─── Information provided

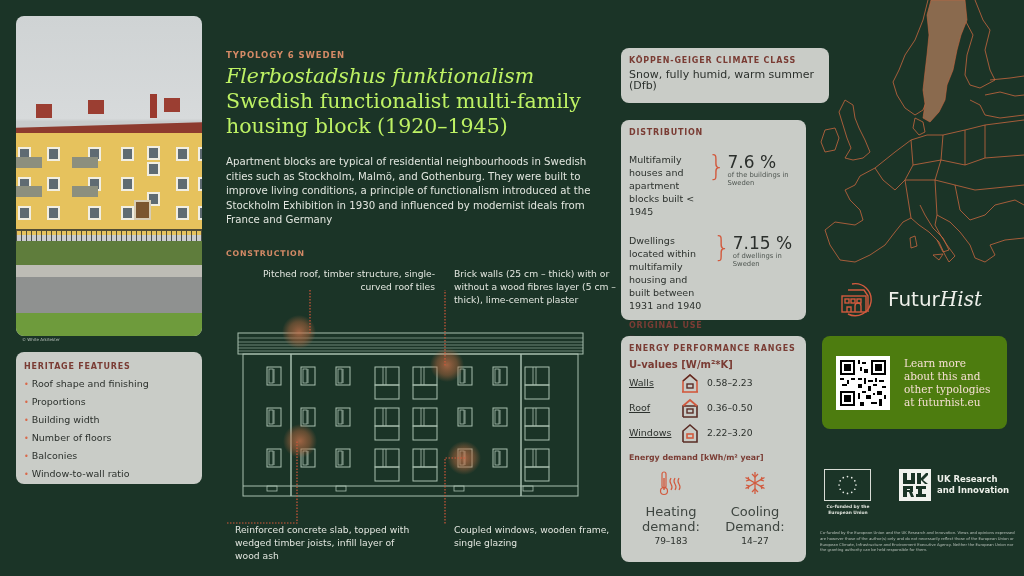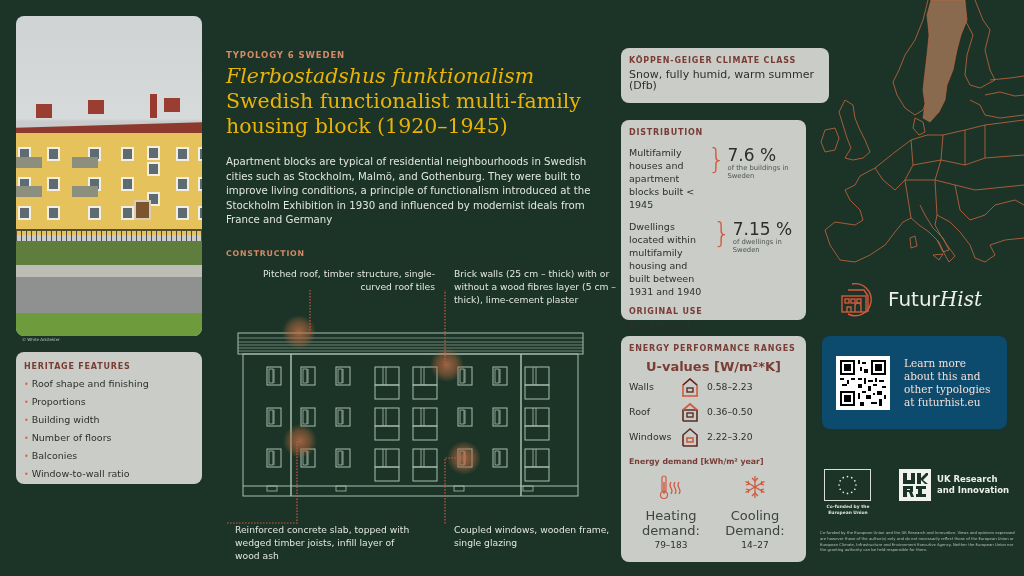--- a/index.html
+++ b/index.html
@@ -27,62 +27,62 @@
   
   .card { background: #c9ccc7; border-radius: 8px; color: #2b2f2c; }
   .heritage { left: 16px; top: 352px; width: 186px; height: 132px; padding: 10px 8px; }
   .label { font-size: 8px; font-weight: bold; letter-spacing: 0.8px; color: #7a3c34; text-transform: uppercase; }
   .heritage ul { list-style: none; margin-top: 4px; }
   .heritage li { font-size: 9.5px; height: 18px; line-height: 18px; color: #2c312d; }
   .heritage li .dot { color: #d9694a; margin-right: 3px; font-size: 8px; }
 
   
   .kicker { left: 226px; top: 50px; font-size: 8.5px; font-weight: bold; letter-spacing: 0.9px; color: #d48a66; }
-  .title { left: 226px; top: 64px; width: 380px; font-family: "DejaVu Serif", serif; font-size: 20.5px; line-height: 25px; color: #eab308; }
+  .title { left: 226px; top: 64px; width: 380px; font-family: "DejaVu Serif", serif; font-size: 20.5px; line-height: 25px; color: #bef264; }
   .title .it { font-style: italic; display: block; }
   .desc { left: 226px; top: 155px; width: 380px; font-size: 10.2px; line-height: 14.5px; color: #e2e6df; }
 
   .construction-label { left: 226px; top: 249px; font-size: 7.8px; font-weight: bold; letter-spacing: 0.8px; color: #d48a66; }
   .note { font-size: 9.2px; line-height: 13px; color: #e2e6df; }
   .n1 { left: 235px; top: 267px; width: 200px; text-align: right; }
   .n2 { left: 454px; top: 267px; width: 170px; }
   .n3 { left: 235px; top: 523px; width: 180px; }
   .n4 { left: 454px; top: 523px; width: 170px; }
 
   
   .koppen { left: 621px; top: 48px; width: 208px; height: 55px; padding: 8px; }
   .koppen .val, .info .val { font-size: 11px; line-height: 11px; margin-top: 4px; color: #2c312d; }
   .info { left: 621px; top: 120px; width: 185px; height: 200px; padding: 8px; }
-  .dist-row { display: flex; margin-top: 9px; position: relative; }
+  .dist-row { display: flex; margin-top: 16px; position: relative; }
   .dist-row .txt { width: 98px; font-size: 9.5px; line-height: 13px; color: #2c312d; }
   .dist-row .brace { color: #d25a3e; font-size: 28px; line-height: 28px; font-weight: 300; margin-left: 2px; font-family: "DejaVu Sans", sans-serif; }
   .dist-row .pct { margin-left: 2px; }
   .dist-row .pct .big { font-size: 17px; color: #2b2f2c; line-height: 18px; }
   .dist-row .pct .small { font-size: 6.8px; line-height: 8px; color: #4f5651; }
   .sub-label { margin-top: 9px; }
 
   .energy { left: 621px; top: 336px; width: 185px; height: 226px; padding: 8px; }
-  .uv-label { font-size: 13px; font-weight: bold; color: #7a3c34; margin-top: 6px; text-align: center; }
+  .uv-label { font-size: 10px; font-weight: bold; color: #7a3c34; margin-top: 6px; }
   .uv-row { display: flex; align-items: center; height: 25px; }
-  .uv-row .name { width: 52px; font-size: 9.5px; color: #2c312d; }
+  .uv-row .name { width: 52px; font-size: 9.5px; color: #2c312d; text-decoration: underline; }
   .uv-row svg { width: 18px; height: 20px; margin-right: 8px; }
   .uv-row .range { font-size: 9.2px; color: #2c312d; }
   .ed-label { font-size: 7.8px; font-weight: bold; color: #7a3c34; margin-top: 8px; }
   .demand { display: flex; margin-top: 8px; }
   .demand .col { width: 84px; text-align: center; }
   .demand .cap { font-size: 13px; color: #3e4540; margin-top: 4px; }
   .demand .num { font-size: 9px; color: #2c312d; margin-top: 2px; }
 
   
   .map { left: 815px; top: 0; width: 209px; height: 270px; }
   .brand { left: 838px; top: 280px; display: flex; align-items: center; }
   .brand .name { font-size: 20px; color: #eef0ea; margin-left: 10px; }
   .brand .name i { font-family: "DejaVu Serif", serif; }
 
-  .cta { left: 822px; top: 336px; width: 185px; height: 93px; background: #0c4a6e; border-radius: 8px; display: flex; align-items: center; padding: 0 14px; }
+  .cta { left: 822px; top: 336px; width: 185px; height: 93px; background: #4d7c0f; border-radius: 8px; display: flex; align-items: center; padding: 0 14px; }
   .qr { width: 54px; height: 54px; background: #fff; padding: 4px; flex-shrink: 0; }
   .cta .txt { margin-left: 14px; font-family: "DejaVu Serif", serif; font-size: 10.5px; line-height: 13px; color: #f6dfd4; }
 
   .eu { left: 824px; top: 469px; width: 47px; height: 32px; border: 1px solid #d9ddd6; }
   .eu-cap { left: 817px; top: 504px; width: 62px; text-align: center; font-size: 4.4px; line-height: 6px; color: #dfe3dc; font-weight: bold; }
   .ukri-box { left: 899px; top: 469px; width: 32px; height: 32px; background: #f1f2ee; }
   .ukri-txt { left: 937px; top: 474px; font-size: 8.5px; line-height: 11px; font-weight: bold; color: #eef0ea; }
   .disclaimer { left: 820px; top: 530px; width: 195px; font-size: 3.8px; line-height: 5.8px; color: #b7c0b9; }
 </style>
 </head>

──────

__Problem details__.
Would you please write out, exactly and with no other lines, the stretch of the listing above from the line containing "9.5px; height: 18px;" through the line containing "#d9694a; margin-right: 3px;"?

__Your response__.
   .heritage li { font-size: 9.5px; height: 18px; line-height: 18px; color: #2c312d; }
   .heritage li .dot { color: #d9694a; margin-right: 3px; font-size: 8px; }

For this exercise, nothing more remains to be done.